Tyson Foods Earnings Call Insights: Beef Margins, Slaughter Volumes

On Monday, Tyson Foods, Inc. (NYSE:TSN) reported its second quarter earnings and discussed the following topics in its earnings conference call. Here’s what executives shared with investors and analysts.

Beef Margins

Timothy Ramey – D.A. Davidson & Co.: Congratulations. Jim, also I missed it, you gave a little bit of an outlook on how you expected margins to look on every segment, but Beef, did I miss something there or was that an intentional omission?

James V. Lochner – COO: Donnie had actually had it in his remarks, but beef margins in the last couple of weeks turned nicely and if I replay it back into Q2, we have those beef margins turn where the relationship with revenue and the cattle costs is back in line kind of through February or mid part of February, in early March and then they really corrected after the LFT beef controversial, a result of that really rapid decline in beef wholesale prices. Again I said that was probably steeper than I can ever recall at $120 a hit. Now if we look forward – they have come back in the last couple weeks, took a while for that correction, and we do see adequate supplies because you have to look back, the industry has really processed dramatically fewer animals in January through March and that also happened in April and we also look back in October through December we processed considerably fewer. Against my calculation in that first six months, we are seeing $700,000 fewer head processed, which tells me that the supply should be very adequate or balance of this year. Now the key will be in margins that we expect to be able to hold on to this revenue to cattle cost relationship going forward.

A Closer Look: Tyson Foods Earnings Cheat Sheet>>

Timothy Ramey – D.A. Davidson & Co.: Again as a quick housekeeping, shouldn’t – I am surprised that the earnings presentation doesn’t say $0.45, it looks like we were really $0.415 for the first quarter. Anyway the bottom line is we rounded down for two quarters in a row, sorry to nitpick on that but…

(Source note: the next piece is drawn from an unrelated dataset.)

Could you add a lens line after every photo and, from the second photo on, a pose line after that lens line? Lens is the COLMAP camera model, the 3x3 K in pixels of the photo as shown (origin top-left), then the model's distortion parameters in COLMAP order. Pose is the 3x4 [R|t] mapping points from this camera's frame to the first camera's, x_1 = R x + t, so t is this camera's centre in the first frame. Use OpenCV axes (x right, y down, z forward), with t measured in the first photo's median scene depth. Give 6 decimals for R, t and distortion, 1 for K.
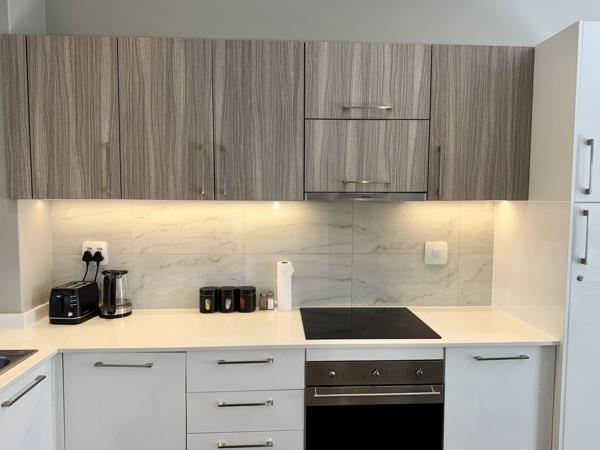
lens RADIAL K [[424.0, 0, 297.6], [0, 424.0, 227.5], [0, 0, 1]] dist [0.109825, -0.145546]
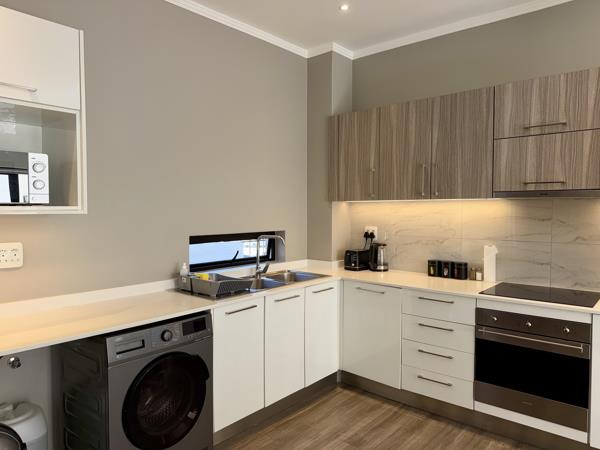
lens RADIAL K [[424.0, 0, 297.6], [0, 424.0, 227.5], [0, 0, 1]] dist [0.109825, -0.145546]
pose [[0.719099, 0.025600, -0.694436, 0.538279], [-0.046592, 0.998849, -0.011425, 0.077862], [0.693344, 0.040571, 0.719464, -0.444280]]
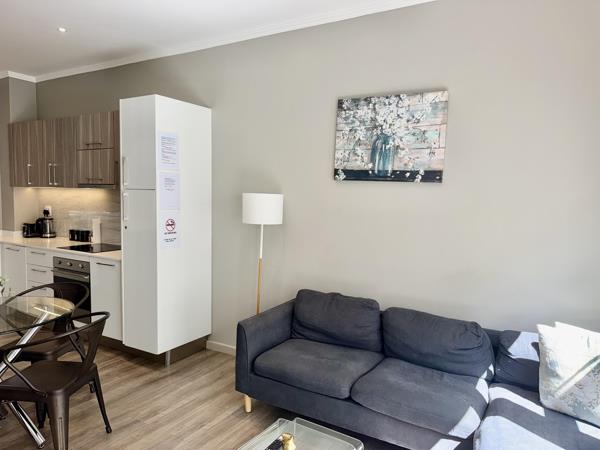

Donnie Smith – President and CEO: You are right, Tim, we are being conservative on that.

Slaughter Volumes

Christine McCracken – Cleveland Research Company: Nice job on the quarter, especially given everything that keeps throwing at you. In any case, Jim, you mentioned on the beef side that your slaughter volumes were down more than the industry, and it’s obviously already at pretty low levels. I am just wondering, as you look into maybe a little beyond the end of your fiscal year and looking at the retention that we’re seeing on the heifer side, are you expecting to be able to manage through that continued kind of decline in slaughter volumes as things maybe tighter up with heifers and then maybe tighter fed cattle supplies as you head into fiscal ’13?

James V. Lochner – COO: Well, fiscal ’13, as you know, fed, steer and heifer supply will really – the base number on that was 2011 calf crop which was still 35.7, we didn’t see that decline will be this year’s calf crop in 2012, and typically roundabout a two-year lag, so about 73%. If heifer retention – since we usually process about 9.5 million to 10 million heifers, we could see 400,000 to 500,000 come out of the 2013 number, but again, you have to look at the fact that feeder cattle imports are also running more than they were a year ago, and what we have seen is the shift in because basically the crush has been very negative, so you’ve seen less cattle being placed in the smaller feedlots, which again is favorable to most of our locations (that sit) where there is very dense feedlots. So, the supply will tighten and then we’ll have to see as this calf crop of 2012 how much heifer retention is there. You have seen fewer beef cows processed and you got a little bit of a conflicting message on the heifer retention when you look at the April feed number which actually shows 4% over. So, I would expect though that we’ll heifer retention start to rebound, as we go through the year, if we have adequate (moisture) in those cow states.

Christine McCracken – Cleveland Research Company: So, is it your expectation then that feeder cattle imports will continue to be at these levels, because it looks like the cattle surplus in Mexico and Canada are getting a little tighter?

Donnie Smith – President and CEO: Well, I am looking at the year-over-year number, which is roughly in the last six months running about 100,000 and so, as their cows herds would decline obviously we’d see less but the feeder cattle price in the U.S. has been very supportive to pull those cows out of Canada and Mexico.